Yesterday he talked all day about the Brain. I mean ALL DAY.
“Is Brain real?”
“Why is he mad all the time? I don’t like it when his eyes go down. In my dream he had blood in his eyes cuz you told us to jab sharks in the eye if we were attacked.”
“Why does he want to take over the world? Does he want to blow us up?”
“I crossed myself last night and it helped me enough to get to your room so I could get in your bed.”
Finally, after talking to him about “fiction”, how Brain is just pretend, how his eyes are pink because he’s a rat and not bloody, etc, I tried to talk him into thinking about Pinky.
“Pinky is so stupid that he’ll make you laugh. So when you think of Brain, think of Pinky and you won’t be scared anymore.”

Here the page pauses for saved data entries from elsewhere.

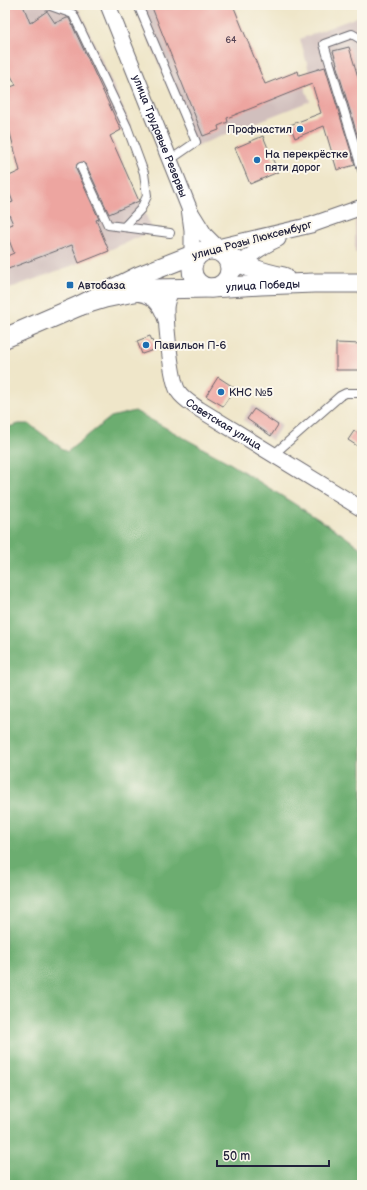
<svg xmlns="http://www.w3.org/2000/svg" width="367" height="1190" font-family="'Balsamiq Sans',sans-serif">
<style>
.industrial{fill:#d1bfbd}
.forest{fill:#6cad70;stroke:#476856}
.building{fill:#eda5a0}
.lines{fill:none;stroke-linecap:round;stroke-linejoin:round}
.service-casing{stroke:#6a676d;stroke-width:10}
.minor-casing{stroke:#6a676d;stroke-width:17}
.tertiary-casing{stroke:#6a676d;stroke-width:21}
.service{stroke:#fff;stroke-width:8}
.minor{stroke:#fff;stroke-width:15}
.tertiary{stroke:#fff;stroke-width:19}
.poi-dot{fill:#1f6fb2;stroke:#fbf7ec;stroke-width:1.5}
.labels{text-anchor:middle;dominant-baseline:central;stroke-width:4;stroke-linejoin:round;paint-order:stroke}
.number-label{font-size:9px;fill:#554354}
.poi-label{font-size:11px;fill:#22223b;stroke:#fbf7ec;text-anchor:start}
.street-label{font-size:11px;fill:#22223b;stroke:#fbf7ec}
</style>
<rect width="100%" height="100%" fill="#fbf7ec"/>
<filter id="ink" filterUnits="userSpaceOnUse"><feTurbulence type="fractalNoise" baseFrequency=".025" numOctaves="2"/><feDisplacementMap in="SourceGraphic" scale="8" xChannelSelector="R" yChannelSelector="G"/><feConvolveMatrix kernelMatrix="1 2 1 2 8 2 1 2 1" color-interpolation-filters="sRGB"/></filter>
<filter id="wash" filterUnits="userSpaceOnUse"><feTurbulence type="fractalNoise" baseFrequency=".012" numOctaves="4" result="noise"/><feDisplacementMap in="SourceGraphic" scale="16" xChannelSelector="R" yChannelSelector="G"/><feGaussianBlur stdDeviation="0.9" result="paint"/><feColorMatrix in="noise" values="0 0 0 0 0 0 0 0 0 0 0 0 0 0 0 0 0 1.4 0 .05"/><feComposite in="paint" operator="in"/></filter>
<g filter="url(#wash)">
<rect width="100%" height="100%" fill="#efe6c9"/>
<path class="industrial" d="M5 5H75L80 11 131 126 110 136 5 65Z
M134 5H201L237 95 298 71 310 101 194 147Z
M362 15V162L337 170 300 39Z
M9 88 82 158 113 141 153 231 79 263 5 290V178L20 171 5 114V89Z
M355 213H362V253H355Z
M253 405 282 425 272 440 243 420Z"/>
<path class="forest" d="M135 411 228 462 342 534 362 549V1185H5V428L19 424H29L67 452 111 417Z"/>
<g id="blocks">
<path class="building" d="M5 5H23L30 23 47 11 55 23 67 18H69L121 130 110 136 139 201 109 214 86 165 82 162 77 164 76 169 99 219 96 220 109 251 79 263 72 245 8 269 5 260V257L14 253 5 230V227L13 224 5 205 13 202 5 182V178L20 171 5 114V89L16 85 5 65Z
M151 5H233L265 84 298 71 299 75 325 67 355 165 337 170 324 126 295 138 290 125 321 113 312 84 227 118 228 122 218 126 219 130 203 136Z
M349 47 362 90V151L336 64H337L333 51Z
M263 136 278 172 250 184 235 148Z
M150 336 156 349 142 354 137 341Z
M336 343 362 344V370H336Z
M218 377 235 388 223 406 206 396Z
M254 409 278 425 271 436 247 419Z
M354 431 362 435V449L348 440Z"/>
</g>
</g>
<g filter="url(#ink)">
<use href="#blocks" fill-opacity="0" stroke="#6a676d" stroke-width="1"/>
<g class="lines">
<g class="service-casing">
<path id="service" d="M48 5 73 14 127 127 144 173 147 196 141 209 124 227
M138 5 196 142 170 160
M362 40 352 34 324 44 362 170
M81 167 108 225 170 233
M273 455 340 396 346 393H362"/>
</g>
<g class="minor-casing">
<g id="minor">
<path id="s1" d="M108 5 189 208 192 230V272"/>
<path d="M192 214 205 235 222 252"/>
<path d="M209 249 311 225 362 207"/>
<path d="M230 274C244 260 259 247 278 239"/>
<path id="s2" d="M172 288C169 295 166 302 166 309 166 325 171 379 178 391 183 399 192 404 199 409L362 509"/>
<path d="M134 293C153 294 160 302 166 320"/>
</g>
</g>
<g class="tertiary-casing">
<g id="tertiary">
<circle cx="211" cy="269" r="19"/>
<path d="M222 252C244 266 258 272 284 277"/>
<path id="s3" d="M79 306 105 298 129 293 153 289 211 288 261 285 314 283H362"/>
<path d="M5 338 79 306 139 276 205 250"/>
</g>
</g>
<use href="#service" class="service"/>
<use href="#minor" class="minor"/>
<use href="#tertiary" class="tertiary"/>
</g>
</g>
<g class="poi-dot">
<circle cx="300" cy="129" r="4"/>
<circle cx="257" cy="160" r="4"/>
<rect x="66" y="281" width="8" height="8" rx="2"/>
<circle cx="146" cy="345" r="4"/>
<circle cx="221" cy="392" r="4"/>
</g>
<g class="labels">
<g class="number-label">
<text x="231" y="40">64</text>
</g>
<g class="poi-label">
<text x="292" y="129" text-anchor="end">Профнастил</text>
<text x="265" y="154">На перекрёстке<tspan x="265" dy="13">пяти дорог</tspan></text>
<text x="78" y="285">Автобаза</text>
<text x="154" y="345">Павильон П-6</text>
<text x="229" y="392">КНС №5</text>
</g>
<g class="street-label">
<text stroke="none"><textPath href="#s1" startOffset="141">улица Трудовые Резервы</textPath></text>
<text transform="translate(252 240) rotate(-15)">улица Розы Люксембург</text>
<text stroke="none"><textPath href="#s3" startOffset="186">улица Победы</textPath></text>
<text stroke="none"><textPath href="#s2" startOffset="162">Советская улица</textPath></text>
</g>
</g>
<rect width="367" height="1190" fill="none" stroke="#fbf7ec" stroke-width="20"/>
<path d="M217 1160v6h112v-6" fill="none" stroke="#22223b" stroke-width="2"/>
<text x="223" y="1160" font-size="12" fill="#22223b" stroke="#fbf7ec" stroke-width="3" paint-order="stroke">50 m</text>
</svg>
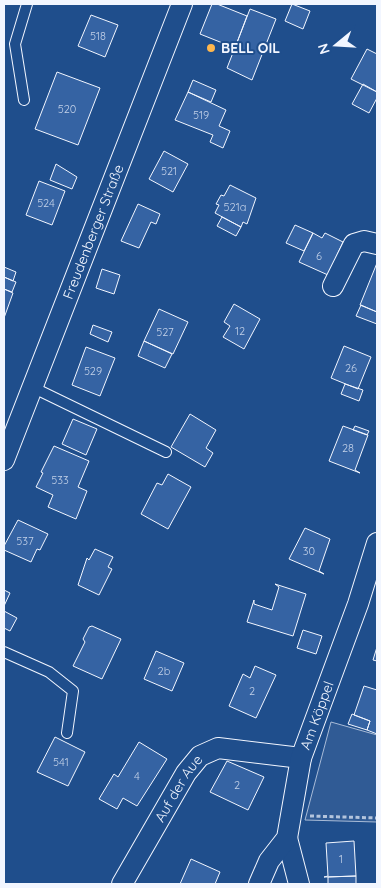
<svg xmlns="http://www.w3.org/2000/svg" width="381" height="888" viewBox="0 0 381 888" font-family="Quicksand,sans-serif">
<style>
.built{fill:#305b95;stroke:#a8bbd7}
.building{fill:#3563a3;stroke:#f2f6ff}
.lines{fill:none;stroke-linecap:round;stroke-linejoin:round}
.lane-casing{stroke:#f2f6ff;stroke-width:12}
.street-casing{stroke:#f2f6ff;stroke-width:22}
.path{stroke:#b3c4dc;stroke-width:3;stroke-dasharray:4 2.5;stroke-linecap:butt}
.lane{stroke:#1f4e8c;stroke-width:10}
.street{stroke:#1f4e8c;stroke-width:20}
.poi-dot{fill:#ffb74d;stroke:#1f4e8c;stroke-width:2}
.labels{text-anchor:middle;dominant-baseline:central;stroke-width:4;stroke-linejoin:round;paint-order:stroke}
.number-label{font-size:11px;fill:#c3d1e8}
.poi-label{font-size:14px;font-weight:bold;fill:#f2f6ff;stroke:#1f4e8c;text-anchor:start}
.street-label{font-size:14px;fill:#f2f6ff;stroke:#1f4e8c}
</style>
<rect width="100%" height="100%" fill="#1f4e8c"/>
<path class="built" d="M331,722L377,735V822L305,820Z"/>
<path class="building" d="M212,4H217L247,16L235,48L200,34Z
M292,4L310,11L303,29L285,21Z
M250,9L276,19L252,80L227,68Z
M91,15L118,25L105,57L78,46Z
M367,49L377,54V92L351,79Z
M57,72L100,88L78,145L35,129Z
M193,80L216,90L211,102L188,92Z
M363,84L377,92V98L369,113L352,104Z
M188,92L226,110L219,126L230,131L223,148L210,142L213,135L175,120Z
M164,151L188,164L173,192L149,179Z
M56,164L77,177L72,189L50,180Z
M39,181L65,191L52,225L26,215Z
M230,185L256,198L247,224L243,222L241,227L215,213L219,205L216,204L221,195L224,196Z
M138,204L160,214L156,224L151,222L139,248L121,241Z
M222,217L241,227L236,236L217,226Z
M295,225L313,233L304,251L286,243Z
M313,233L322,238L325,233L343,242L328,275L299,262Z
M377,263V312L360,305Z
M4,267L16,272L13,281L4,277Z
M102,269L120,275L114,294L96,288Z
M4,277L16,282L12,292L4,289Z
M4,289L13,293L4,318Z
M234,304L260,319L244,349L223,337L230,326L224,322Z
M361,305L377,312V324L356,316Z
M159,309L188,322L173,354L144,341Z
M93,325L112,332L108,342L90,334Z
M144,341L172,354L165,368L138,356Z
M344,346L371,357L358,389L331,378Z
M86,347L115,358L100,396L72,385Z
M345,384L363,390L359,401L341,394Z
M190,414L216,430L206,448L213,453L205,467L171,447Z
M73,419L97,429L86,455L62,444Z
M343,426L368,435L355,470L360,473L329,461Z
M355,426L369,431L367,435L353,430Z
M54,446L89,461L78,487L87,491L76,519L48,507L53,495L36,487L43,473L41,472Z
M168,474L191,487L168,529L141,514L157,483L162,485Z
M18,520L48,534L40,550L37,549L31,562L4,550V546Z
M305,528L330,539L319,571L324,574L289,559Z
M95,549L113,557L108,567L112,569L99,595L78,585L87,558L89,560Z
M275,584L306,594L293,636L247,622L254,600V604L272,610L279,587Z
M4,590L10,593L4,606Z
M4,611L17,618L10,631L4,628Z
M92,626L121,639L102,679L73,666L85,642L83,639L89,627Z
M303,630L322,636L316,654L297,648Z
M377,647V661L373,660Z
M156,651L184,663L172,691L144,679Z
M255,666L276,675L256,718L229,706L243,674L250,678Z
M364,686L377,690V734L367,730L370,721L354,715Z
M352,714L370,721L367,730L348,724Z
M55,737L85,752L68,786L37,772Z
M139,742L167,759L137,806L123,798L117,809L99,799L114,774L118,777Z
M227,761L264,777L248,810L210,792Z
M354,841L356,876L324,877L328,876L326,843Z
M191,859L220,872L215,884H180Z
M356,876V884H328V877Z"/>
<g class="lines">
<g class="lane-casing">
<path id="lane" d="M24,100L15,44L27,4
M34,388L166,452
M4,652L49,672L73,691L67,733"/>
</g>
<g class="street-casing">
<g id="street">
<path d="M333,286L354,244L364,241L377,244"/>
<path id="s1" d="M4,460L182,4"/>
<path d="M287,838L299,884"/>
<path id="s2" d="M122,884L186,773L200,756L218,748L301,758"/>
<path id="s3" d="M259,884L269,861L287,838L301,758L358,604L377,543"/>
</g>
</g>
<path class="path" d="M310,816L377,818"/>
<use href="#lane" class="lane"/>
<use href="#street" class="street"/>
</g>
<circle class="poi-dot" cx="211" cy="48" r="5"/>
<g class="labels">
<g class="number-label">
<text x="98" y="36">518</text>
<text x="67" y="109">520</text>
<text x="201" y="115">519</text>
<text x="169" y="171">521</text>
<text x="46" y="203">524</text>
<text x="235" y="207">521a</text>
<text x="319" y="256">6</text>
<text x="240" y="331">12</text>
<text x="165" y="332">527</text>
<text x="351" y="368">26</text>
<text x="93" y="371">529</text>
<text x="348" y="448">28</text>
<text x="60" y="480">533</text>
<text x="25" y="541">537</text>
<text x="309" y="551">30</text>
<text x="164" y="671">2b</text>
<text x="252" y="691">2</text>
<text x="61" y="762">541</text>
<text x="137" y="776">4</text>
<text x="237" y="785">2</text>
<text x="341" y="859">1</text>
</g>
<g class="poi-label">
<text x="221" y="48">BELL OIL</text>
</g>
<g class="street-label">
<text stroke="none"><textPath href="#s1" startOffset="245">Freudenberger Straße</textPath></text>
<text stroke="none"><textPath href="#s3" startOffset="181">Am Köppel</textPath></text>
<text stroke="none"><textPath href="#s2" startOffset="111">Auf der Aue</textPath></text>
</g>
</g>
<rect width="381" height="888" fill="none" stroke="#f2f6ff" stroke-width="10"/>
<g transform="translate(336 45) rotate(252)" stroke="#1f4e8c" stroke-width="4" paint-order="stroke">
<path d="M0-4L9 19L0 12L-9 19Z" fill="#f2f6ff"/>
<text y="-8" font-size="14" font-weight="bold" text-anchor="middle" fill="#f2f6ff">N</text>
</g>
</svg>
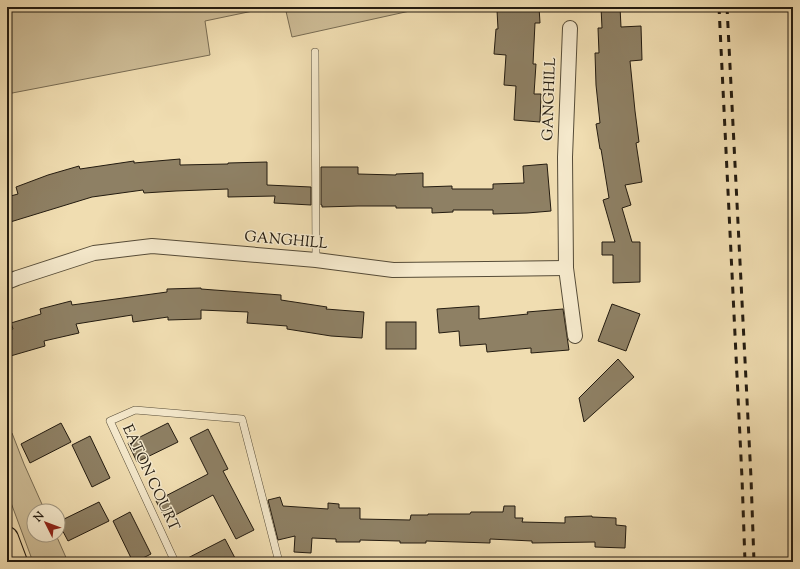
<svg xmlns="http://www.w3.org/2000/svg" width="800" height="569" font-family="'Sorts Mill Goudy',serif">
  <style>
    .green { fill: #cdbc96; stroke: #786c53 }
    .building { fill: #8e8064; stroke: #231b10 }
    .lines { fill: none; stroke-linecap: round; stroke-linejoin: round }
    .lane-casing { stroke: #564c38; stroke-width: 8 }
    .street-casing { stroke: #564c38; stroke-width: 16 }
    .primary-casing { stroke: #231b10; stroke-width: 24 }
    .lane { stroke: #f5e9cc; stroke-width: 7 }
    .street { stroke: #f5e9cc; stroke-width: 14 }
    .primary { stroke: #f0ddb1; stroke-width: 22 }
    .rail { stroke: #231b10; stroke-width: 3; stroke-dasharray: 7 7; stroke-linecap: butt }
    .labels { text-anchor: middle; dominant-baseline: central; stroke-width: 3; stroke-linejoin: round; paint-order: stroke }
    .street-label { font-size: 15px; fill: #231b10; stroke: #f5e9cc }
  </style>
  <rect width="100%" height="100%" fill="#f0ddb1"/>
  <filter id="stains"><feTurbulence type="fractalNoise" baseFrequency=".005" numOctaves="4"/><feColorMatrix values="0 0 0 0 .2 0 0 0 0 .09 0 0 0 0 .02 0 0 0 .5 -.17"/></filter>
  <radialGradient id="worn" r=".72"><stop offset=".6" stop-color="#630" stop-opacity="0"/><stop offset="1" stop-color="#630" stop-opacity=".3"/></radialGradient>
  <!-- green -->
  <g class="green">
    <path d="M 7,7 L 272,7 L 205,21 L 210,55 L 7,94 Z"/>
    <path d="M 285,7 L 428,7 L 292,37 Z"/>
    <path d="M 12,433 L 24,464 L 45,511 L 34,511 L 34,535 L 56,535 L 68,562 L 33,562 L 7,492 L 7,434 Z"/>
  </g>
  <!-- building -->
  <g class="building">
    <path d="M 539,7 L 540,23 L 535,23 L 533,64 L 536,64 L 534,94 L 541,94 L 540,122 L 514,120 L 516,86 L 504,85 L 506,55 L 494,54 L 496,29 L 498,29 L 497,10 Z"/>
    <path d="M 601,7 L 620,7 L 621,27 L 641,26 L 642,60 L 630,61 L 635,111 L 639,142 L 636,143 L 642,182 L 625,185 L 631,205 L 622,208 L 632,242 L 640,242 L 640,282 L 613,283 L 613,255 L 602,255 L 602,242 L 615,242 L 603,200 L 609,198 L 601,149 L 600,149 L 596,124 L 600,123 L 596,85 L 595,53 L 599,53 L 598,28 L 602,28 Z"/>
    <path d="M 180,159 L 180,165 L 228,164 L 228,163 L 267,162 L 267,185 L 311,187 L 311,205 L 274,203 L 275,196 L 228,197 L 228,189 L 176,191 L 144,193 L 143,190 L 92,197 L 7,223 L 7,197 L 18,194 L 16,187 L 48,175 L 79,166 L 80,169 L 134,161 L 134,163 Z"/>
    <path d="M 547,164 L 551,211 L 527,213 L 493,214 L 493,210 L 453,210 L 453,212 L 432,213 L 432,208 L 396,208 L 396,206 L 358,206 L 322,207 L 322,205 L 321,205 L 321,167 L 358,167 L 358,174 L 396,175 L 396,174 L 423,173 L 423,187 L 452,186 L 452,189 L 493,189 L 493,184 L 524,183 L 523,166 Z"/>
    <path d="M 201,288 L 201,289 L 281,295 L 281,300 L 327,307 L 326,309 L 364,312 L 362,338 L 331,336 L 287,329 L 287,326 L 247,323 L 248,312 L 201,310 L 201,319 L 168,320 L 168,317 L 133,322 L 132,315 L 76,324 L 79,333 L 44,341 L 45,346 L 7,357 L 7,331 L 13,329 L 11,323 L 41,314 L 40,309 L 71,301 L 72,305 L 167,292 L 167,289 Z"/>
    <path d="M 612,304 L 640,314 L 626,351 L 598,341 Z"/>
    <path d="M 479,306 L 479,319 L 528,314 L 527,312 L 563,309 L 569,350 L 531,353 L 531,348 L 487,352 L 486,344 L 460,346 L 459,331 L 439,333 L 437,309 Z"/>
    <rect x="386" y="322" width="30" height="27"/>
    <path d="M 618,359 L 634,377 L 584,422 L 579,398 Z"/>
    <path d="M 61,423 L 71,442 L 30,463 L 21,444 Z"/>
    <path d="M 168,423 L 178,442 L 137,462 L 128,443 Z"/>
    <path d="M 208,429 L 228,469 L 223,471 L 254,530 L 236,539 L 213,495 L 166,520 L 156,501 L 208,474 L 190,438 Z"/>
    <path d="M 90,436 L 110,478 L 92,487 L 72,445 Z"/>
    <path d="M 280,497 L 283,506 L 328,509 L 328,503 L 339,504 L 339,508 L 360,508 L 360,519 L 410,520 L 411,515 L 428,515 L 428,514 L 470,514 L 471,512 L 503,512 L 504,506 L 515,506 L 515,518 L 523,518 L 522,522 L 565,523 L 565,517 L 592,516 L 592,517 L 616,518 L 616,525 L 626,526 L 625,548 L 595,547 L 595,542 L 532,543 L 532,541 L 490,539 L 490,543 L 426,541 L 426,543 L 400,543 L 400,541 L 360,540 L 360,542 L 336,542 L 336,539 L 312,538 L 311,553 L 294,552 L 295,536 L 278,540 L 268,500 Z"/>
    <path d="M 99,502 L 109,521 L 68,541 L 58,522 Z"/>
    <path d="M 130,512 L 151,554 L 135,562 L 133,562 L 113,521 Z"/>
    <path d="M 225,539 L 235,558 L 226,562 L 180,562 Z"/>
  </g>
  <g class="lines">
    <!-- lane casing -->
    <g class="lane-casing">
      <g id="lane">
        <path d="M 315,52 L 316,260"/>
        <path d="M 175,562 L 110,421 L 135,410 L 242,419 L 279,562"/>
      </g>
    </g>
    <!-- street casing -->
    <g class="street-casing">
      <g id="street">
        <path d="M 570,28 L 565,157 L 566,268 L 575,336"/>
        <path d="M 7,282 L 17,278 L 94,253 L 152,246 L 316,260 L 393,270 L 566,268"/>
      </g>
    </g>
    <!-- primary casing -->
    <g class="primary-casing">
      <path id="primary" d="M 7,538 L 16,562"/>
    </g>
    <!-- lane -->
    <use href="#lane" class="lane"/>
    <!-- street -->
    <use href="#street" class="street"/>
    <!-- primary -->
    <use href="#primary" class="primary"/>
    <!-- rail -->
    <g class="rail">
      <path d="M 719,7 L 742,478 L 745,562"/>
      <path d="M 727,7 L 751,478 L 754,562"/>
    </g>
  </g>
  <g class="labels">
    <!-- street labels -->
    <g class="street-label">
      <text transform="translate(550 99) rotate(-88)">GANGHILL</text>
      <text transform="translate(286 241) rotate(5)">GANGHILL</text>
      <text transform="translate(150 478) rotate(65)">EATON COURT</text>
    </g>
  </g>
  <!-- margin -->
  <rect width="800" height="569" fill="none" stroke="#f0ddb1" stroke-width="24"/>
  <rect x="8" y="8" width="784" height="553" fill="none" stroke="#231b10" stroke-width="2"/>
  <rect x="12" y="12" width="776" height="545" fill="none" stroke="#231b10"/>
  <!-- north arrow -->
  <g transform="translate(46 523) rotate(312)"><circle r="19" fill="#f5e9cc" stroke="#a19781"/>
  <path d="M0-3L7 15L0 10L-7 15Z" fill="#8f2418"/>
  <text y="-6" font-size="11" font-weight="bold" text-anchor="middle" fill="#231b10">N</text>
  </g>
  <rect width="100%" height="100%" filter="url(#stains)"/>
  <rect width="100%" height="100%" fill="url(#worn)"/>
</svg>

I tried some of their funny dialogs:
“Do you know what I”m thinking Pinky?” asks Brain.
“Sure Brain, but where are we going to get a toilet at this hour?”
He laughed. But that was at 4 pm.
Last night I rolled over and “whooped” in surprise again to see his face staring into my face, willing me to wake up.
“Mom…I peed the bed. Brain’s in my room again. He was waiting for me in the bathroom.”
This kid who potty trained himself at 18 months and has never once had any kind of dribble or accident since must be pretty danged scared of a cartoon character he’s seen exactly ONE time.
His older sister and brother were not the type to have nightmares. I”m not much help either; I was afraid of Hitler in the hallway until I was a fully grown adult. Anyone got an idea they’d like to share?